When I use my python script without Dask to predict the whole year 17000 steps, it used 100 GB memory.

Please add a link to your python script in this issue.

SarahAlidoost commented 1 year ago

The script is in 2read10kminput-halfhourly-0628.ipynb.

Please add a link to the notebook 2read10kminput-halfhourly-0628.ipynb in this issue.

QianqianHan96 commented 1 year ago

When I use my python script without Dask to predict the whole year 17000 steps, it used 100 GB memory.

Please add a link to your python script in this issue.

Thanks for your advice, Sarah, I added it.

QianqianHan96 commented 1 year ago

The script is in 2read10kminput-halfhourly-0628.ipynb.

Please add a link to the notebook 2read10kminput-halfhourly-0628.ipynb in this issue.

Thanks for your advice, Sarah, I added it.

QianqianHan96 commented 1 year ago

I have been trying to figure out from 3 points: 1) loading data, 2) data preprocessing including temporal and spatial resampling, 3) RF model. I found the data loading and preprocessing do not have problems, but the RF model caused the memory problem.

When I load the RF model outside of map_block function and then pass this model to map_blocks, the unmanaged memory is extremely high. Like what I said in the first post in this issue: when I tried to predict 1500 timesteps (the data of 1500 timesteps is 297 MB.), but always hit the worker memory limit (240 GB memory), I checked again that the memory is mostly unmanaged memory.

After I changed to pass the model path to map_blocks function instead of the model, the unmanaged memory seems normal, similar as managed memory. But the RF model is 245MB, I can not understand why pass it can cause so much unmanaged memory?
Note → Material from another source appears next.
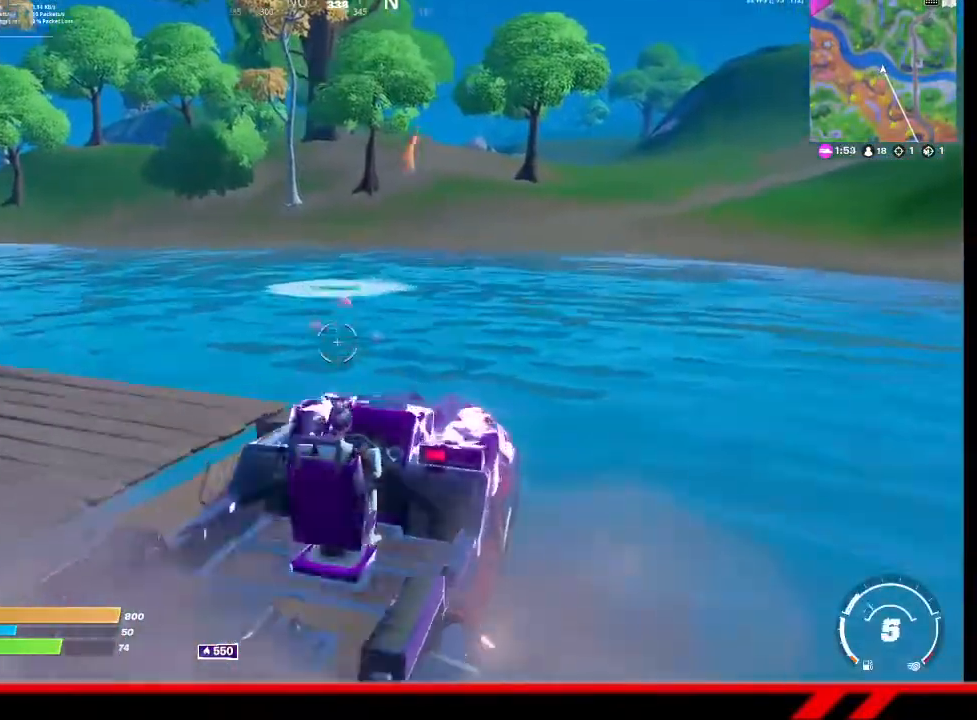
{"buttons": [], "left_stick": "down-left", "right_stick": "center", "events": [[367, "left_stick", "up-left"], [500, "left_stick", "down-left"]]}
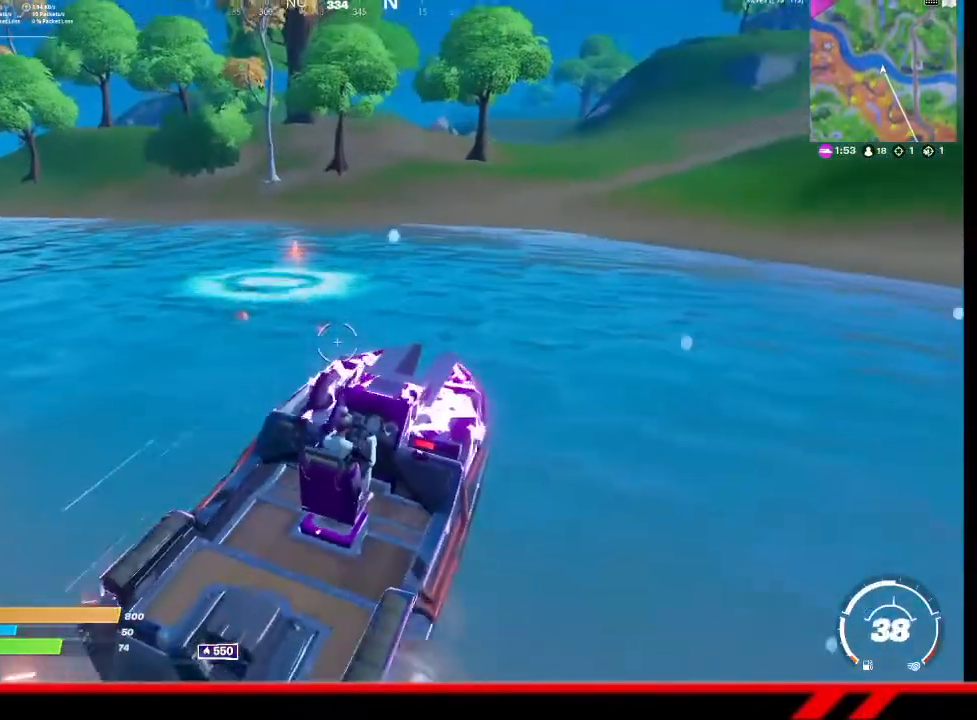
{"buttons": [], "left_stick": "down-left", "right_stick": "center", "events": []}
QianqianHan96 commented 1 year ago

This experiment is still for 5 degree area. Now predicting 2000 timesteps and 5000 timesteps is no problem. But when I tried to predict 10000 timesteps, it failed before I increase either the memory or the CPU number. When I tried to predict 17000 timesteps, it failed before I increase both the memory and the CPU number. I have two questions: (1) When the code was running, the dask dashboard showed the memory was not so high, but sometimes the unmanaged memory is high. Why do we need 480 GB memory for 3 GB input data (17000 timesteps)? (2) When I predict for 2000 timesteps, I tried to increase the workers from 4 to 8, the running time was faster. However, when I predict for 5000 timesteps, it failed when I tried to use 8 workers. Why this? If it is like this, the running time can not be faster?

image

SarahAlidoost commented 1 year ago

@geek-yang and @fnattino see the issue here

QianqianHan96 commented 1 year ago

@geek-yang and @fnattino, Hi Yang, Francesco, I prepared the two jupyter notebooks. The code is in github now: 1) 2000 timesteps: https://github.com/EcoExtreML/Emulator/blob/main/2daskParallel/2read10kminput-halfhourly-0904_2000steps.ipynb. 2) 1 year: https://github.com/EcoExtreML/Emulator/blob/main/2daskParallel/2read10kminput-halfhourly-0904_1year.ipynb. I put the potential reasons in the beginning of the 1 year notebook. Please let me know if anything is not clear. Thanks for your help!

QianqianHan96 commented 1 year ago

@geek-yang and @fnattino Hi Yang, Francesco,

I prepared the two jupyter notebooks. The code is in github now: 1) 1 year in 10 degree area: https://github.com/EcoExtreML/Emulator/blob/main/2daskParallel/0921_1year_10degree.ipynb. 2) 1 year in Europe: https://github.com/EcoExtreML/Emulator/blob/main/2daskParallel/0921_1year_Europe.ipynb. Good news is I managed to make the script run in 10 degree area. Bad news is Europe area is not working for now.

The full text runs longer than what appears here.